Odessa ist seit Sergej Eisenstein eine der berühmtesten Filmkulissen weltweit. Die Treppe steht immer noch. Doch fast 90 Jahre nach der Oktoberrevolution und 13 Jahre nach der Unabhängigkeit der Ukraine ist die zweitgrößte Stadt des Landes an einem Tiefpunkt angekommen: Lebensstandard und -erwartung sinken ständig, es gibt immer mehr Alkoholismus und leicht erhältliche harte Drogen – und damit nimmt auch die Aids-Rate zu. Nach Schätzungen der WHO ist jeder achte Einwohner der Hafenstadt mit dem HIV-Virus infiziert. Noch erschreckender: Die Kranken werden von der Gesellschaft aufgegeben und allein gelassen. Und wo es keine Behandlung gibt, fehlt auch der Anlass für die Kranken, sich um die Feststellung der Krankheit zu bemühen: ein Teufelskreis.

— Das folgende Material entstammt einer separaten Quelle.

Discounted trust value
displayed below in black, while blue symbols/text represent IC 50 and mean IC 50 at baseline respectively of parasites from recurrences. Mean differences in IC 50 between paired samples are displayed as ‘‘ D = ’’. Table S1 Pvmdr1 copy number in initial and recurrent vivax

Der Berliner Filmemacher Karsten Hein hat nach gründlichen Recherchen eine 77-minütige Dokumentation über die Aidskranken von Odessa gedreht: So wollen wir nicht sterben – AIDS in Odessa . Wie stark tabuisiert die Krankheit dort ist, zeigt die Tatsache, dass die meisten Gesprächspartner nur unter der Bedingung mitwirken wollten, dass der Film in ihrer Heimatstadt nicht gezeigt wird. Das ist bitter, denn gerade das wäre doch auch Sinn. Vielleicht aber führt über den Umweg Berlin etwas Aufmerksamkeit nach Odessa zurück. Schließlich liegt die Ukraine jetzt an der neuen Außengrenze der EU (Donnerstag und Freitag im Filmkunsthaus Babylon, Freitag Gespräch mit dem Regisseur).